## SUPPLIED TEXT
++++++++

I MEAN to inquire if, in the civil order, there can be any sure and
legitimate rule of administration, men being taken as they are and laws
as they might be. In this inquiry I shall endeavour always to unite what
right sanctions with what is prescribed by interest, in order that
justice and utility may in no case be divided.
I enter upon my task without proving the importance of the subject. I
shall be asked if I am a prince or a legislator, to write on politics. I
answer that I am neither, and that is why I do so. If I were a prince or
a legislator, I should not waste time in saying what wants doing; I
should do it, or hold my peace.
As I was born a citizen of a free State, and a member of the Sovereign,
I feel that, however feeble the influence my voice can have on public
affairs, the right of voting on them makes it my duty to study them: and
I am happy, when I reflect upon governments, to find my inquiries always
furnish me with new reasons for loving that of my own country.

++++++++

## DATASET RECORDS

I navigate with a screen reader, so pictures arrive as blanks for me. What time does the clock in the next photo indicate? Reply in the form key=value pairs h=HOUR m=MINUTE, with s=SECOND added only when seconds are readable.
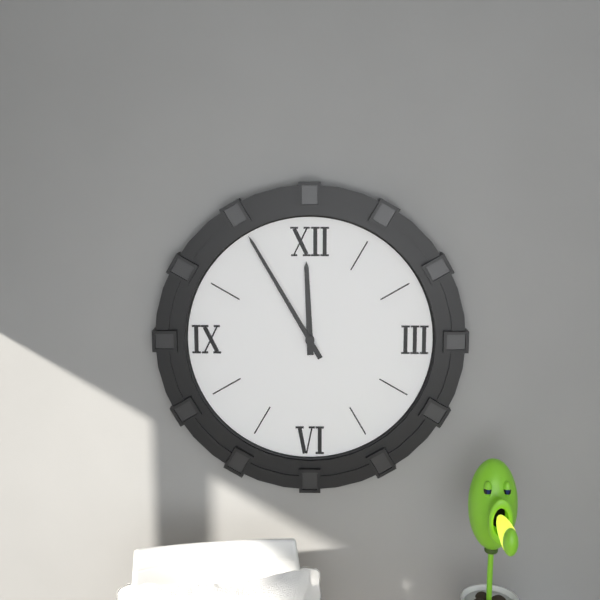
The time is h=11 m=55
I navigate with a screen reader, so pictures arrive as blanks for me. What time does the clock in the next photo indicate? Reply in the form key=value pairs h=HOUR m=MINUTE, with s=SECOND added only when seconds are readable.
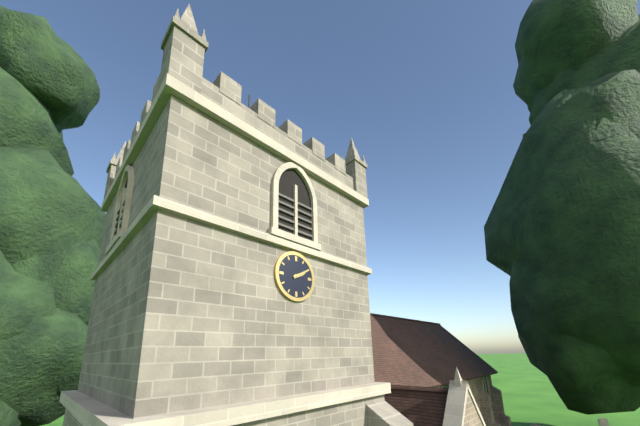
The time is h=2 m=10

++++++++

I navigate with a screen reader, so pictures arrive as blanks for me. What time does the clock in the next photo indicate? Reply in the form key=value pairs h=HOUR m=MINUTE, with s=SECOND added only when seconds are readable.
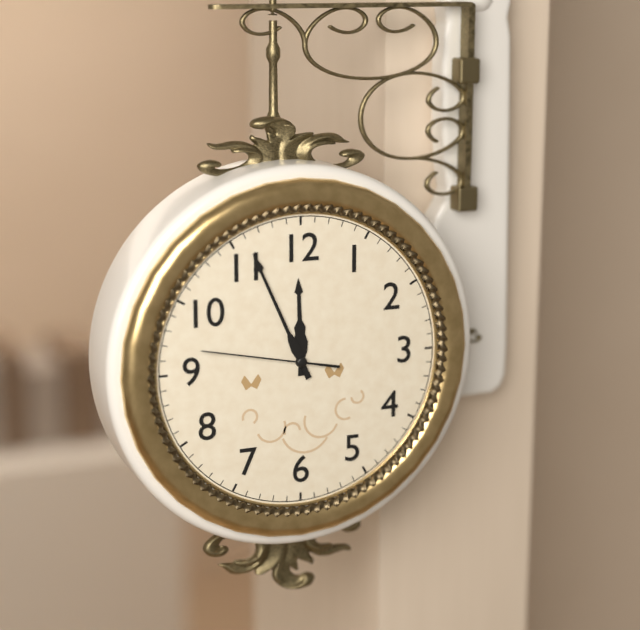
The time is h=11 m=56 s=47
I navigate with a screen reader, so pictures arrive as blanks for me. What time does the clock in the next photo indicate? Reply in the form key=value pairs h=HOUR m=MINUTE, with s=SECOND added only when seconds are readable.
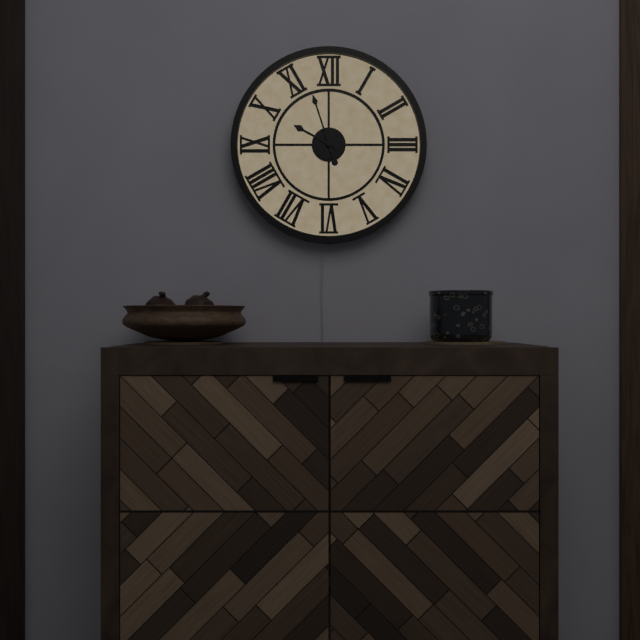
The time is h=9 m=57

++++++++

## WHAT TO WORK ON
1) From the passage on civil order, list each role or standing for a person that the writer names, whether claimed or denied.
2) Answer from the passage on civil order:
(a) Which two things does the writer intend should in no case be divided?
(b) What makes it the writer's duty to study public affairs?
(c) What does the writer say he would do if he were a prince or a legislator?
3) Rewrite the stretch of the passage on civil order from "I MEAN to inquire" through "case be divided.", putting "lawful" in place of "legitimate".

## ANSWERS TO THE EXERCISES
1)
prince
legislator
citizen of a free State
member of the Sovereign

2)
(a) Justice and utility.
(b) The right of voting on them.
(c) He would not waste time saying what wants doing; he would do it, or hold his peace.

3)
I MEAN to inquire if, in the civil order, there can be any sure and
lawful rule of administration, men being taken as they are and laws
as they might be. In this inquiry I shall endeavour always to unite what
right sanctions with what is prescribed by interest, in order that
justice and utility may in no case be divided.